Об этом документе, еще почти не использованном в исторической литературе, позволительно вспомнить в юбилейные дни. Об идеях Французской революции (вернее, ее начала) говорилось в 150-летнюю годовщину очень много. Во Франции речи и статьи были в огромном большинстве сочувственные и хвалебные, в Германии и в Италии — ругательные, в СССР — ни то ни се. Интересно, однако, что ругательные статьи исходили от высокопоставленных людей, которые едва ли могли бы добиться высокого положения, если бы мир в течение 150 лет медленно не завоевывался принципами 1789 года. Ведь родовое дворянство в наше время ни одного диктатора не выдвинуло, за исключением, быть может, Пилсудского. Ленин — сын отнюдь не знатного чиновника. Отец генерала Франко был нисколько не родовитый морской офицер. Гитлер, Сталин, Муссолини, Мустафа Кемаль, еще кое-кто вышли из общественных низов.
Это имеет отдаленное отношение к теме настоящего очерка. Скажу, что семья С, по-видимому, «левой» не была.

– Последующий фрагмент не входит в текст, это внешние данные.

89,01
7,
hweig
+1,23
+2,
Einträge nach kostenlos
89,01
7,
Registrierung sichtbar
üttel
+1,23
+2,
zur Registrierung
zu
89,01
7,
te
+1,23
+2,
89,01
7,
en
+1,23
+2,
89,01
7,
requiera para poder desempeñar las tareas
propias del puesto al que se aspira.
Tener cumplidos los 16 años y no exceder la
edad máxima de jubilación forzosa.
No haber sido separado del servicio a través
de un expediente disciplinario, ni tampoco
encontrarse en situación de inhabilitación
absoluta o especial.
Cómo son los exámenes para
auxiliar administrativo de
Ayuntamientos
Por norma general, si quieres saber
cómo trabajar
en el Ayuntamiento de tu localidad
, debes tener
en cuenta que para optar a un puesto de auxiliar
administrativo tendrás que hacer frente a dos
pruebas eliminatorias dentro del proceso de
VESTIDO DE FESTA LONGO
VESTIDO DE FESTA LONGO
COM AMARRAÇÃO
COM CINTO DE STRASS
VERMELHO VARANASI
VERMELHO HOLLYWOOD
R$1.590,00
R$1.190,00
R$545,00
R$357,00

Но не была она и дворянской. О политике в письмах ничего не говорится. Однако и в них чувствуется почти всеобщее настроение французов той эпохи: до сих пор настоящими людьми были только дворяне, теперь стали людьми и мы. Никаким «гонениям» семья, впрочем, не подвергалась и при старом строе. Отец был архитектором на королевской службе. Ему полагалась даже казенная квартира в «Отеле Инвалидов». Были они людьми с достатком. Им принадлежал в Париже доходный дом на улице св. Марка, правда, заложенный, если не перезаложенный. Была какая-то дачка в Отэй — с садом, с виноградниками. Отэй почти весь состоял тогда из виноградников, и отэйское вино очень ценилось среди людей небогатых; знатоки относились к нему с величайшим презрением. Впрочем, мнение знатоков часто менялось в течение столетий. В семнадцатом веке, например, говорили, что «бордо могут пить только свиньи».

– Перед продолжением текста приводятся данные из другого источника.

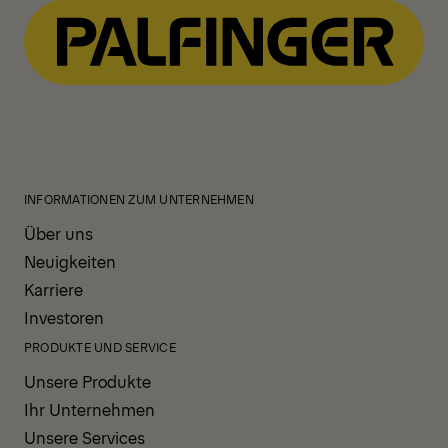
INFORMATIONEN ZUM UNTERNEHMEN
Über uns
Neuigkeiten
Karriere
Investoren
PRODUKTE UND SERVICE
Unsere Produkte
Ihr Unternehmen
Unsere Services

Письма относятся к 1793—1794 годам, то есть к худшему времени террора. Но о терроре в них нет ни одного слова. В них только повседневный быт, и это делает письма ценнейшим документом. Парадные сцены Французской революции всем известны, как и исторические «восклицания». Правда, парадные сцены систематически искажались, а почти все восклицания вымышлены. Ни Дюма, ни Коффиналь не восклицали: «Республике не нужны химики!» — госпожа Роллан не восклицала: «О свобода, сколько преступлений творится твоим именем!» — аббат, провожавший на место казни Людовика XVI, не восклицал: «Взойди на небо, потомок Людовика Святого», — вообще почти никто не восклицал {2} 2 Так было, впрочем, всегда. Наполеон не восклицал: «Солдаты, сорок веков смотрят на вас с высоты этих пирамид». Людовик XIV не говорил: «Нет больше Пиренеев!» — и то и другое позднейшая выдумка.
. О быте Французской революции книг написано гораздо меньше, хоть есть старая книга Гонкуров, новая — Робике, кое-что еще. Романисту постоянно приходится вылавливать материалы из воспоминаний, особенно же (в воспоминаниях много сочиняют) из писем и дневников. В этом отношении письма семьи С. окажутся для будущих романистов кладом.
Как можно было жить в Париже в 1794 году, «не замечая» террора? Надо, разумеется, сделать поправку: не обо всем удобно было в те времена сообщать в письмах. Однако другие парижане не стеснялись, да и по тону опубликованных профессором де Лоне писем видно, что семья С. жила совершенно в стороне от гран-гиньолевских сцен Французской революции. Этому особенно удивляться не приходится.
Конечно, более гран-гиньолевскую эпоху, чем 1793— 1794 годы, и представить себе трудно. Русская революция уже пролила неизмеримо больше крови, чем французская, но она заменила Плас де ла Конкорд чекистскими подвалами.